Arizona Justice for Our Neighbors (AZJFON) Virtual Border Education and Anti-Racism Workshop
To register for an upcoming virtual trip, please contact Scott Morris at email@example.com.
AZJFON has developed a virtual version of our in-person Border Education Trips. We are based in Tucson, Arizona where many local non-profit organizations partner with faith communities from all faiths, local government agencies and local immigrants to create positive change. We strive to promote more humane immigration policies, expose people from across the country to the realities of border issues, and to provide legal services to help immigrants work within U.S. immigration law.
In upcoming virtual trips, four of our local partners will provide an in-depth picture of the challenges facing those who seek to come to our country through various means.
Schedule for next trip:
Thursday, Feb 11, 2021 11:00 am to 12:30 MST – Cruzando Fronteras
Thursday, Feb 18, same time – Humane Borders
Thursday, Feb 25, same time – Pima County Medical Examiner
Thursday, Mar 4, same time – Colibrí Center for Human Rights
We ask trip participants who are able and willing to support this effort to donate to the continuation and expansion of this effort.
We have received a small grant to help initiate this program. $100 donations will enable increased advocacy work, but smaller and larger gifts are welcome.
We also encourage those who desire to support the work of our partners.
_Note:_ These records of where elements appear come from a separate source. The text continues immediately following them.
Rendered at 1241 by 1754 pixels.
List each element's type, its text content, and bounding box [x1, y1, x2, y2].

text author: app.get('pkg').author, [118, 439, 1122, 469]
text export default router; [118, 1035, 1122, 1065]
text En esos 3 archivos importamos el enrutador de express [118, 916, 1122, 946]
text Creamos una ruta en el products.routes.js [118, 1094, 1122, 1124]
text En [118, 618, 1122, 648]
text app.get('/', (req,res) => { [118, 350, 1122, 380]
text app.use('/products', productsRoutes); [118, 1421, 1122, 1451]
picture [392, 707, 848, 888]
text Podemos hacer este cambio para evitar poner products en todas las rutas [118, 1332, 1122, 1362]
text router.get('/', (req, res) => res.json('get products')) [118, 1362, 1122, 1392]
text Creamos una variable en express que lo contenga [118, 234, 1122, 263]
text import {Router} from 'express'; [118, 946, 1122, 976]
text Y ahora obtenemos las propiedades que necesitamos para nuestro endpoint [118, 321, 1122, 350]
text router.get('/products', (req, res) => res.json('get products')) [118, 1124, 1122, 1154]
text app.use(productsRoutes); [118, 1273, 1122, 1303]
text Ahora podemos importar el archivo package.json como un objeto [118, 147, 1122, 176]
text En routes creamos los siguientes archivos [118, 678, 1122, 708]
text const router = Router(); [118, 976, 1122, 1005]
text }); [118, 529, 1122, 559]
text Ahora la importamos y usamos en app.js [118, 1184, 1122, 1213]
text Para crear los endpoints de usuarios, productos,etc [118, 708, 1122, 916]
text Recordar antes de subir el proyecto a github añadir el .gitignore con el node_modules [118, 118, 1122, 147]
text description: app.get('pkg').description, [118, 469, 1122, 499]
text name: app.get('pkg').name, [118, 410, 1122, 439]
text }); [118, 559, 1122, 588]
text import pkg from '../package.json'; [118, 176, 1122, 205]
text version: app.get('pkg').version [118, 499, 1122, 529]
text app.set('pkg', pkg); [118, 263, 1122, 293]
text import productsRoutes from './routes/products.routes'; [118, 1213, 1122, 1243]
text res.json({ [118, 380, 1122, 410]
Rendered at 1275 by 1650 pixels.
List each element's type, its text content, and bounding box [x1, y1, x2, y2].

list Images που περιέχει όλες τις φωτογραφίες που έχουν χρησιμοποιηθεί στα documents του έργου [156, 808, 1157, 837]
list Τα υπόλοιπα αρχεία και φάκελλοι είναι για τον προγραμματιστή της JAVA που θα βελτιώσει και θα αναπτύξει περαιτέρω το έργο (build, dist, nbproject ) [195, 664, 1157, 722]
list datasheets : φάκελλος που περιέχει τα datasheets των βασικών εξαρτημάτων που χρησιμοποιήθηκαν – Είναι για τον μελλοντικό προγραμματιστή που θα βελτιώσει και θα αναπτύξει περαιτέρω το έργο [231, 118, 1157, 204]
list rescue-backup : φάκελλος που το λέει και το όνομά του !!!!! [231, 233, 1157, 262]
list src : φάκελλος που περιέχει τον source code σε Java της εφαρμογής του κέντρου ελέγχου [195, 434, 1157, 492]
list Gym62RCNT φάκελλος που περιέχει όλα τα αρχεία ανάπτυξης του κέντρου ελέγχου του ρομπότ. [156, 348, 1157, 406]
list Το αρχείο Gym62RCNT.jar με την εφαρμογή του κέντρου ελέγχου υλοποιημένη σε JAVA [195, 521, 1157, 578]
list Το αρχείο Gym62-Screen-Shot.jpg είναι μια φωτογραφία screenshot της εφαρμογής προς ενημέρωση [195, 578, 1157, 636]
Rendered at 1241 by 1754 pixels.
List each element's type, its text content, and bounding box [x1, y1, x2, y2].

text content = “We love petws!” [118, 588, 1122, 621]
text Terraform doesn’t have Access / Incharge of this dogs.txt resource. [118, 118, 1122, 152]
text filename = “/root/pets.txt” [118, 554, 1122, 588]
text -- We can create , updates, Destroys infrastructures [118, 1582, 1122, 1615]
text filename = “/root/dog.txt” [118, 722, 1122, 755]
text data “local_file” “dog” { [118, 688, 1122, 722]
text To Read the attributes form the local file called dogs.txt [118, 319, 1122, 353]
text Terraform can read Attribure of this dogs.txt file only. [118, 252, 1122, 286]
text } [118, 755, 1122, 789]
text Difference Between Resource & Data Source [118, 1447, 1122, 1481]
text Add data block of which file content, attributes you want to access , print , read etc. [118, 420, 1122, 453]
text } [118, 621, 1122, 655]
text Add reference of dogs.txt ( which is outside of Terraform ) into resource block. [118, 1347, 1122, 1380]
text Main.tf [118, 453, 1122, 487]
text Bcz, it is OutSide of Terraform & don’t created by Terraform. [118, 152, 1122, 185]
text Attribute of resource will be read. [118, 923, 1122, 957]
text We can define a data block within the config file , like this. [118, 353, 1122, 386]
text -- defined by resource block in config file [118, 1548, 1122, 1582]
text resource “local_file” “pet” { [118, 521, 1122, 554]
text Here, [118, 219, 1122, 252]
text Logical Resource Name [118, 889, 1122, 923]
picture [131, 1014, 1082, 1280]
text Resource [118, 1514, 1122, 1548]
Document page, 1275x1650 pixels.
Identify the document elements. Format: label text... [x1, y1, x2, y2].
The Pima County Medical Examiner’s Office is a county program and does not accept donations, but they work closely with Humane Borders and Colibri Center for Human Rights.
More about the Presenters
Cruzando Fronteras, which is an ecumenical organization formed by three Christian denominations, runs a shelter for asylum-seekers waiting in Nogales, Mexico for an opportunity to apply for asylum in the U.S. They provide a first-hand view of their shelter and their clients as well as insight into the decisions that these people face as they decide their next steps. Check out their website: fronteras.azdiocese.org
Humane Borders, which has a 20-year history of installing and maintaining water stations in remote areas of the Arizona desert, was formed in 2000 at First Christian, Disciples of Christ, Church in Tucson. They locate the water stations on public or private land with the full permission of the landowners. Volunteers travel on a regular basis to check on the water stations, monitor usage and refill the water barrels. Other volunteers work closely with the Pima County Medical Examiner and law enforcement agencies to record the exact locations and any known information about those who die in the desert. Their website is humaneborders.org
The Pima County Medical Examiner is responsible for examining the deaths of anyone who dies within three Arizona border counties who is determined to be someone crossing the border without documentation. This is the only area in the county where this work is done along a wide area of the U.S. border. The Medical Examiner takes us through their work to attempt to determine identification and cause of death of each person. He discusses the unique challenges that his staff face in this work and the efforts to be able to provide information to family members of those who die. Go to https://webcms.pima.gov/government/medical_examiner/ for more information.
Colibrí Center for Human Rights works closely with the Pima County Medical Examiner and partner organizations in the U.S. and globally to help families learn what has happed to their loved ones who have disappeared during an attempt to enter the U.S. They work with networks of people who have lost family members in the desert to learn who is looking for their lost relatives. They also work with the local sources to find clues that will help them locate the families of people who have died. Using DNA and other means they have achieved an impressive track record in linking families with lost loved ones. Their website is colibricenter.org
AZJFON will enhance these presentations with information about the ever-changing U.S. immigration policy way that it intersects with racism and other factors.